### Directions for this task
Each line of the records below that contains "elbow" needs to be copied.

(Skeletal landmark data)
———

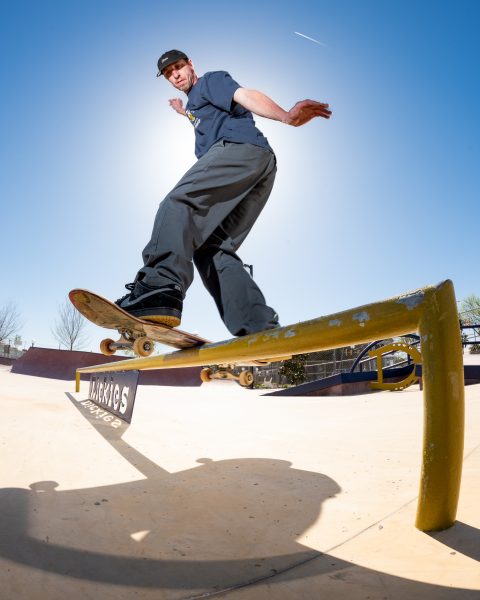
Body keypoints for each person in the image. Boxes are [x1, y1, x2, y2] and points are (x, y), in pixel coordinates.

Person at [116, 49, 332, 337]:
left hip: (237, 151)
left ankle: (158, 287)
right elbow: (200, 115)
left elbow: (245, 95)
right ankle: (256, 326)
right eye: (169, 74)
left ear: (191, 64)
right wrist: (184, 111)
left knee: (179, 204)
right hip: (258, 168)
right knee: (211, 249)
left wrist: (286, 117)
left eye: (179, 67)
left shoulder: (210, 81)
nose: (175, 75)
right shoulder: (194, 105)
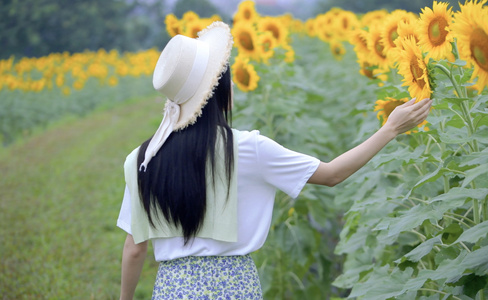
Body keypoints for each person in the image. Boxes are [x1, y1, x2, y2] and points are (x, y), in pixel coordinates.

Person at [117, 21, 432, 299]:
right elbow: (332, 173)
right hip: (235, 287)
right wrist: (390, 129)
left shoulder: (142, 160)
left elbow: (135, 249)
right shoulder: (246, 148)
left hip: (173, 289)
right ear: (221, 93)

———

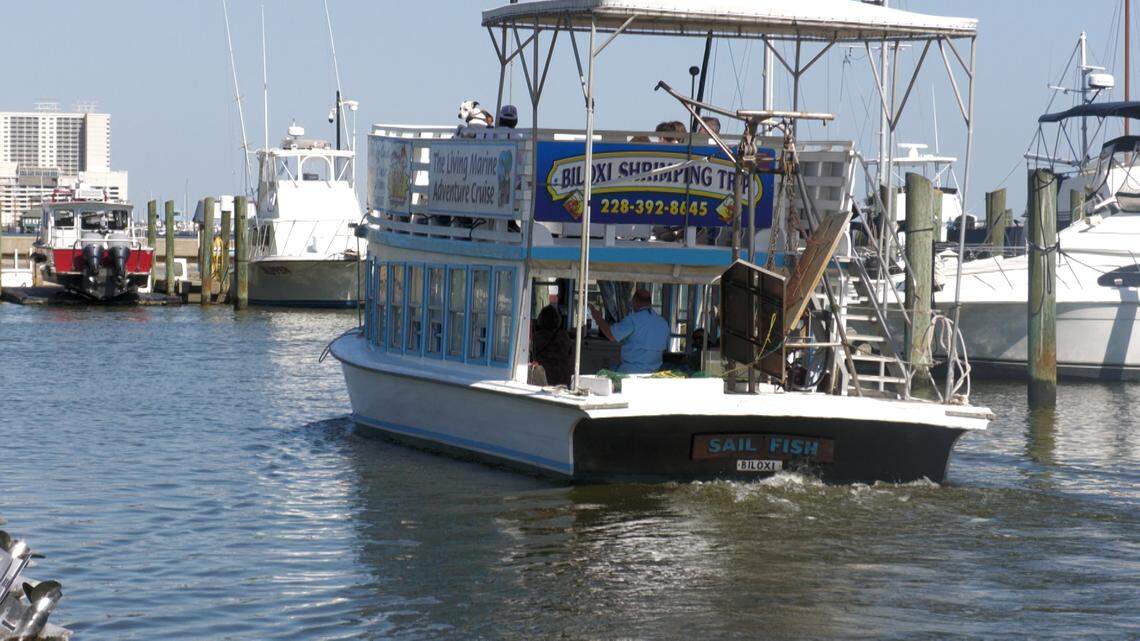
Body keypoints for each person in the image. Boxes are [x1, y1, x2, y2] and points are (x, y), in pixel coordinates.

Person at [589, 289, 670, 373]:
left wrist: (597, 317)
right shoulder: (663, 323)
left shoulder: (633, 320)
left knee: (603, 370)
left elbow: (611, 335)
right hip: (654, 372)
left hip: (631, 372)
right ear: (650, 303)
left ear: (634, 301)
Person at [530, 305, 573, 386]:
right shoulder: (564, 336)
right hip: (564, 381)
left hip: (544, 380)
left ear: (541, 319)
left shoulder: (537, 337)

———

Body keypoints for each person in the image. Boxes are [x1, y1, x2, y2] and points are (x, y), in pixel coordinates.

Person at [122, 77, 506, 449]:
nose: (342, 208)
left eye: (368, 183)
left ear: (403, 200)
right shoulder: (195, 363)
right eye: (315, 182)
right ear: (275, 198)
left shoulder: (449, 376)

———

### Your solution
right elbow: (200, 115)
left elbow: (245, 95)
right elbow: (332, 173)
left elbow: (135, 249)
left elbow: (611, 335)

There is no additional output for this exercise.